══ INPUT DATA

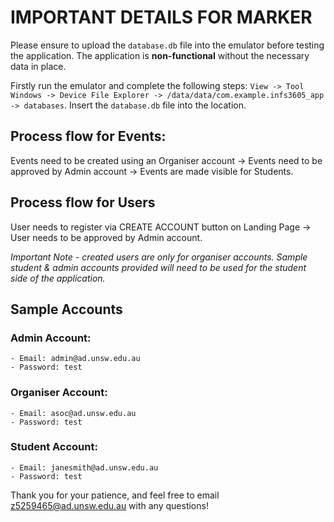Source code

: # IMPORTANT DETAILS FOR MARKER

Please ensure to upload the `database.db` file into the emulator before testing the application.
The application is **non-functional** without the necessary data in place.

Firstly run the emulator and complete the following steps:
`View -> Tool Windows -> Device File Explorer -> /data/data/com.example.infs3605_app -> databases`. 
Insert the `database.db` file into the location.

## Process flow for Events:
Events need to be created using an Organiser account -> Events need to be approved by Admin account -> Events are made visible for Students.

## Process flow for Users
User needs to register via CREATE ACCOUNT button on Landing Page -> User needs to be approved by Admin account.

*Important Note - created users are only for organiser accounts. Sample student & admin accounts provided will need to be used for the student side of the application.*

## Sample Accounts
### Admin Account:
    - Email: admin@ad.unsw.edu.au
    - Password: test

### Organiser Account:
    - Email: asoc@ad.unsw.edu.au
    - Password: test

### Student Account:
    - Email: janesmith@ad.unsw.edu.au
    - Password: test

Thank you for your patience, and feel free to email z5259465@ad.unsw.edu.au with any questions!
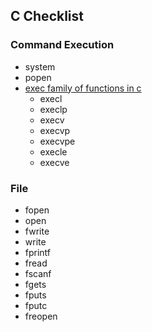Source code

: 
## C Checklist

### Command Execution

- system
- popen
- [exec family of functions in c](https://www.geeksforgeeks.org/exec-family-of-functions-in-c/)
  - execl
  - execlp
  - execv
  - execvp
  - execvpe
  - execle
  - execve

### File

- fopen
- open
- fwrite
- write
- fprintf
- fread
- fscanf
- fgets
- fputs
- fputc
- freopen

════

◆ TASK STATEMENT
In which lines of the records does the word "Process" appear? Copy each of them.

◆ RESULT OF THIS EXERCISE
## Process flow for Events:
## Process flow for Users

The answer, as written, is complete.